(Required work) Express the lines in the stretch from the line containing "Document page, 1654x931 pixels." through the line containing "title Secure Access" as a Markdown table with the columns Number and Line, leaving out any blank lines.

(Data rows)
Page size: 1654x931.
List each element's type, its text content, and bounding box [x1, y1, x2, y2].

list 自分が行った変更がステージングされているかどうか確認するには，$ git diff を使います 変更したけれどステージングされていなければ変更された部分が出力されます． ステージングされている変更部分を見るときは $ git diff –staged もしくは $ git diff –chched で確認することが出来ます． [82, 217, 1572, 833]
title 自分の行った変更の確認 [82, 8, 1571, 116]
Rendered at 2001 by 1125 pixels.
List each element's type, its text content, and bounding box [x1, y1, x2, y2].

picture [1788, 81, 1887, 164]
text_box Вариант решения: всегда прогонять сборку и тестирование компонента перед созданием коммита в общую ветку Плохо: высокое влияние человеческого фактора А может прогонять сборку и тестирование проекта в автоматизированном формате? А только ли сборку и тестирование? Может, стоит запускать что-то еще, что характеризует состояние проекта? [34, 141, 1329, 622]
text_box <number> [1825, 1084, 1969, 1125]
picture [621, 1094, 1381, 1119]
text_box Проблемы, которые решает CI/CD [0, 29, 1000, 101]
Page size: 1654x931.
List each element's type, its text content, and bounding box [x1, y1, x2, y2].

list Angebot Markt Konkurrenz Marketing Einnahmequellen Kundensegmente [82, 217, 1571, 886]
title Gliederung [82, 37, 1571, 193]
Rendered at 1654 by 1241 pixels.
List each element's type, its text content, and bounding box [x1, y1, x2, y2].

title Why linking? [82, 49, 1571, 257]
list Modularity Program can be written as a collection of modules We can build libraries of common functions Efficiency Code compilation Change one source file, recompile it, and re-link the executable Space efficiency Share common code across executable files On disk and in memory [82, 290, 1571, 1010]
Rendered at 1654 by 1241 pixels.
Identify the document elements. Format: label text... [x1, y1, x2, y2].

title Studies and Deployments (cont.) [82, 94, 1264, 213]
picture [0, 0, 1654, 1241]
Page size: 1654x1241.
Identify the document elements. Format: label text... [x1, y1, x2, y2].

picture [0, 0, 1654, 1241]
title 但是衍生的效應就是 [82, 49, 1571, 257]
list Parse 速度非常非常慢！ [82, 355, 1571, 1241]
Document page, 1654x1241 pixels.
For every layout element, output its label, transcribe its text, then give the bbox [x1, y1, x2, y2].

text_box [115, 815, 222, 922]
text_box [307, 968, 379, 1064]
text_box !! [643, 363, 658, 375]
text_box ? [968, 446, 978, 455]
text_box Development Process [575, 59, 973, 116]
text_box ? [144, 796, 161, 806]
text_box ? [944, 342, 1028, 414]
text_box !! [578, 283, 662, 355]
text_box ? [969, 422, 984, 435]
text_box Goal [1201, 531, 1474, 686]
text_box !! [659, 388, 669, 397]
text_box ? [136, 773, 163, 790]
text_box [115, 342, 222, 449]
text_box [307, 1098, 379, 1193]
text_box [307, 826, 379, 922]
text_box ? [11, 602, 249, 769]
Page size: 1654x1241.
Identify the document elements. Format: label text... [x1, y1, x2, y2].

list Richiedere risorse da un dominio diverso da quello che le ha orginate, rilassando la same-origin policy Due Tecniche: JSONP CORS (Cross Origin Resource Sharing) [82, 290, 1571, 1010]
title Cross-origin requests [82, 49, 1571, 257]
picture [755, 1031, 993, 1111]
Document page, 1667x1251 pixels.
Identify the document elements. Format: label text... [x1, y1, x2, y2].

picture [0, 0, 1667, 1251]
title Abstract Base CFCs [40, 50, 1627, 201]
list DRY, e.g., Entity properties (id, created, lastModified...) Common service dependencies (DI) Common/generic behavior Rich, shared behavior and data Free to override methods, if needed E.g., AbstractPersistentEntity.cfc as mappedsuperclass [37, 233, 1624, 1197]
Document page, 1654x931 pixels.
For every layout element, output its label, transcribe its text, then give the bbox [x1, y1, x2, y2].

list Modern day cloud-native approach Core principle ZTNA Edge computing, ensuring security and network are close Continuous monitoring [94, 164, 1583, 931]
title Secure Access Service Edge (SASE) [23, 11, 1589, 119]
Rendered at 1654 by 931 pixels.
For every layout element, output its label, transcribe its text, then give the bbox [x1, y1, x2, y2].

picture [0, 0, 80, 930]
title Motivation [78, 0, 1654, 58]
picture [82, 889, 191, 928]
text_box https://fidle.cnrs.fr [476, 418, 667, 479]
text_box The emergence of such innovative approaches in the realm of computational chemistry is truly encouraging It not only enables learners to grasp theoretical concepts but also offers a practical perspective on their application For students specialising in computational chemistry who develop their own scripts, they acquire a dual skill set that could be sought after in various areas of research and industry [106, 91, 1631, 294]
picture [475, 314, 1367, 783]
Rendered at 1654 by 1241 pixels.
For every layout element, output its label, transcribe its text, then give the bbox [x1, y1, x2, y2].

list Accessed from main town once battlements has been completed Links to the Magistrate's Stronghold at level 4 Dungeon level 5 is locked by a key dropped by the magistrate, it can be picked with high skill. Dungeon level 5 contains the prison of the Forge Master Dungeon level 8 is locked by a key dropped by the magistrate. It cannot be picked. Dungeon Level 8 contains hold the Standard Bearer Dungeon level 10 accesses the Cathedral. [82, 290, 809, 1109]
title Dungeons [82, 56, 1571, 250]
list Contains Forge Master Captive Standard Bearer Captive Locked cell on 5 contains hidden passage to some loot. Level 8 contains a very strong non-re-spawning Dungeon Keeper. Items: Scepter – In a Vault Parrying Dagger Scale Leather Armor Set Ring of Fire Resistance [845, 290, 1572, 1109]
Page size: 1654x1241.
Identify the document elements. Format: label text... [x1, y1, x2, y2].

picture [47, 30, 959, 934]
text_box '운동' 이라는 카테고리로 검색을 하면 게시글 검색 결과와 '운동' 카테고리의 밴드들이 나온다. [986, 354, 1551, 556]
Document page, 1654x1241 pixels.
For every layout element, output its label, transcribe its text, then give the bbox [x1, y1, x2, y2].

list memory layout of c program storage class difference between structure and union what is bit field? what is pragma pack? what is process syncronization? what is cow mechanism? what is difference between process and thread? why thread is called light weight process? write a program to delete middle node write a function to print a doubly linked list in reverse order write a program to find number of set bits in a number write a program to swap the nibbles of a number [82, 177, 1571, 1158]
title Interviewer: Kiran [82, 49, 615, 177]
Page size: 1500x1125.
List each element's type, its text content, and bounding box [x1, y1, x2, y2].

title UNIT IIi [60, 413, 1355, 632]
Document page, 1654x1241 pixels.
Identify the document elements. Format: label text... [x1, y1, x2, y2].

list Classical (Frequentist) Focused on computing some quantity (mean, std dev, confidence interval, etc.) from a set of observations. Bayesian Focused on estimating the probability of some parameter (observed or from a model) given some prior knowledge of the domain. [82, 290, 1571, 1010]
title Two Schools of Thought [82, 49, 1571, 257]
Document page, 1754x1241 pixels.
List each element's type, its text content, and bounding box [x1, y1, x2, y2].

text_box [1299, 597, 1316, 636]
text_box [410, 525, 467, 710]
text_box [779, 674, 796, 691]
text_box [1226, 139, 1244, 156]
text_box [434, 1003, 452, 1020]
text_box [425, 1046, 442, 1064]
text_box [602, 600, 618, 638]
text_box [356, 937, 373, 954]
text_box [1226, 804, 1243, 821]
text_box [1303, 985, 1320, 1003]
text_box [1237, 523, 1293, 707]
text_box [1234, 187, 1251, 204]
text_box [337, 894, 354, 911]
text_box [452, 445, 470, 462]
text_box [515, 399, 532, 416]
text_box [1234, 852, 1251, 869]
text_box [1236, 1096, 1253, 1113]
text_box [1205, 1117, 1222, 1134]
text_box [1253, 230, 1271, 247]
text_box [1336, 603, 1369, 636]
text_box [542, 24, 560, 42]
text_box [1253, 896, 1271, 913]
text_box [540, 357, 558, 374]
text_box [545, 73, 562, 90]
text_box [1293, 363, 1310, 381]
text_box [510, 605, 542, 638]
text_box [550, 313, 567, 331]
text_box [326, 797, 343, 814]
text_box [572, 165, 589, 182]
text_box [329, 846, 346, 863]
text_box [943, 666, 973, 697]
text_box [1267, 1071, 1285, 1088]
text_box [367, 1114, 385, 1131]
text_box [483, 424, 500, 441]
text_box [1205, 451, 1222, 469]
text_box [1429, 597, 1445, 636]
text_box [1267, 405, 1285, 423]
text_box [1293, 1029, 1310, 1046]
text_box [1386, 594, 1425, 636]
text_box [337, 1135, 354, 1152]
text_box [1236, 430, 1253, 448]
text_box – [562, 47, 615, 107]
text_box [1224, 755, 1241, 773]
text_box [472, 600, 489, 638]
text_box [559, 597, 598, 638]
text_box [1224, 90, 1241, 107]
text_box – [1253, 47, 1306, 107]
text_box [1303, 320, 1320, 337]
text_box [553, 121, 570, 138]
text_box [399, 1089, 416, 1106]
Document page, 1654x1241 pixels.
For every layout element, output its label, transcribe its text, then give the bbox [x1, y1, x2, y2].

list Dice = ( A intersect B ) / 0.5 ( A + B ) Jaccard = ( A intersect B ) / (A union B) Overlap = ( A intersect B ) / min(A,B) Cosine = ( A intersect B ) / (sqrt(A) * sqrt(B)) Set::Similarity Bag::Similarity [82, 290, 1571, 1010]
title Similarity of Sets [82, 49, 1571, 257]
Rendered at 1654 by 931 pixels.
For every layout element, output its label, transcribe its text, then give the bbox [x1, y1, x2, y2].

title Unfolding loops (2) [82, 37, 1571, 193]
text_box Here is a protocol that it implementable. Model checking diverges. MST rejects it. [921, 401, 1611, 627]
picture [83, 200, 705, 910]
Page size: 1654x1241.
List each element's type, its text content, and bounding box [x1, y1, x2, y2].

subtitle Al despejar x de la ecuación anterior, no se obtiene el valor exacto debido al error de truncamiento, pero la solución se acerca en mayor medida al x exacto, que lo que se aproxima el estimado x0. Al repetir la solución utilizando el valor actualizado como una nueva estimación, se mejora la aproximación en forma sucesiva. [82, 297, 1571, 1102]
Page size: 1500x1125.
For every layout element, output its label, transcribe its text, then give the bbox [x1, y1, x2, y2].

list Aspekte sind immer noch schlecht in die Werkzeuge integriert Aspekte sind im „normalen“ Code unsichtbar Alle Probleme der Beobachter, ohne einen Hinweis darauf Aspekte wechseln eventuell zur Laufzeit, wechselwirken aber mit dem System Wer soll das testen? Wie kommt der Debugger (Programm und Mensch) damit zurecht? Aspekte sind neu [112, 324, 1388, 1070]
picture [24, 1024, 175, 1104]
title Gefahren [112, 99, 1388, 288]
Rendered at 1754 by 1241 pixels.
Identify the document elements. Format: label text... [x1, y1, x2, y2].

(Problem solution)
| Number | Line |
|---|---|
| 1 | Document page, 1654x931 pixels. |
| 2 | For every layout element, output its label, transcribe its text, then give the bbox [x1, y1, x2, y2]. |
| 3 | list Modern day cloud-native approach Core principle ZTNA Edge computing, ensuring security and network are close Continuous monitoring [94, 164, 1583, 931] |
| 4 | title Secure Access Service Edge (SASE) [23, 11, 1589, 119] |